[SUPPLIED RECORDS]:

== Segment start ==

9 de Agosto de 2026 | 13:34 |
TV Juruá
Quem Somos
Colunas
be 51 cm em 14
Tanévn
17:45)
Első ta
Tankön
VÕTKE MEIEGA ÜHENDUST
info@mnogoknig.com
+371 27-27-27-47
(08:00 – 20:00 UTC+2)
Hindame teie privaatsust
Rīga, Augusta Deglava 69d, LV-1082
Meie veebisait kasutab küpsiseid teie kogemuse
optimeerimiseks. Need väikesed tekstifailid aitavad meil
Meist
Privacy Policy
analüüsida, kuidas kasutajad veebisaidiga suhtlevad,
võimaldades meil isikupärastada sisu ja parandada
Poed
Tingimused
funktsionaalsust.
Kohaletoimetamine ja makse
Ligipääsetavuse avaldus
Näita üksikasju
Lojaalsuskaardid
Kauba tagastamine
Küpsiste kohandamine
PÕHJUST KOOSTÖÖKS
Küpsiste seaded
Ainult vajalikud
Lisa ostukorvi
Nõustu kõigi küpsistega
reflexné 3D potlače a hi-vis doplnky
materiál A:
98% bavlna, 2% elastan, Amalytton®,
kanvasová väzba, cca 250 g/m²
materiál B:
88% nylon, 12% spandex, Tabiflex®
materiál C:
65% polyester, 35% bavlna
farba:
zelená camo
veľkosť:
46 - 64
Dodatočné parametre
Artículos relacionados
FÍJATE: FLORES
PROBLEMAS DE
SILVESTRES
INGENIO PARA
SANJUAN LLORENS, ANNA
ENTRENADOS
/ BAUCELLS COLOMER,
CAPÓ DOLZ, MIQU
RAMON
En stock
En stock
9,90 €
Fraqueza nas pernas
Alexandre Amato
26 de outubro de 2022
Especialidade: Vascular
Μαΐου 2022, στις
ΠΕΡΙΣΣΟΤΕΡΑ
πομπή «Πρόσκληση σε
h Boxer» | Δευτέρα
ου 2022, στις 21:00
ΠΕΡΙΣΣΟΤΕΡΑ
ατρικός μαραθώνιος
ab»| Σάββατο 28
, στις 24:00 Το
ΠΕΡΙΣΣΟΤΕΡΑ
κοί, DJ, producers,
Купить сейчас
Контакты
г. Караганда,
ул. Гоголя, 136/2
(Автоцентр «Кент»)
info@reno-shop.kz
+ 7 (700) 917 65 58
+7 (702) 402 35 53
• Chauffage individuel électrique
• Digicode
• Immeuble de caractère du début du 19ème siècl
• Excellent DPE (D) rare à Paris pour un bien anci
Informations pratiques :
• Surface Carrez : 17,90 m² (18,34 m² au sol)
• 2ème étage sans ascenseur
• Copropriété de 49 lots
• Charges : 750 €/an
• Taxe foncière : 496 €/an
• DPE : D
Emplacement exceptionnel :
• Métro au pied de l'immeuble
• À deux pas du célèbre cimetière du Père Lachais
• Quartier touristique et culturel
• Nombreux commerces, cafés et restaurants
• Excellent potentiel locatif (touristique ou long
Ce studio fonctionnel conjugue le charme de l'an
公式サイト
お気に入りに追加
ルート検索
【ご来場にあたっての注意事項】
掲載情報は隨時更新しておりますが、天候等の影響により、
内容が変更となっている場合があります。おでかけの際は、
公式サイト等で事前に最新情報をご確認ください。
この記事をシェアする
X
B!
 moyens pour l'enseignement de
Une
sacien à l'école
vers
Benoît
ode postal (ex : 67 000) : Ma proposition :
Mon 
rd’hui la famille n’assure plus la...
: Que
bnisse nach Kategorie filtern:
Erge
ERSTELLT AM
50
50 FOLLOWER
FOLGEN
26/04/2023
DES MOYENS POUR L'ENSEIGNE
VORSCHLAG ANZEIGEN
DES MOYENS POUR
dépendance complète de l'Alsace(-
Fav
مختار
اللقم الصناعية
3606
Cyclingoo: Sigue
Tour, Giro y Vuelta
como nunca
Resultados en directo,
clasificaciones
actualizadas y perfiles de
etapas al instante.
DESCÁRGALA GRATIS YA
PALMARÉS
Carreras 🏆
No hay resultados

== Segment end ==

[TASK OBJECTIVE]: Find the lines that mention "meil" in the entries and show them.

[EXERCISE OUTPUT]:
optimeerimiseks. Need väikesed tekstifailid aitavad meil
võimaldades meil isikupärastada sisu ja parandada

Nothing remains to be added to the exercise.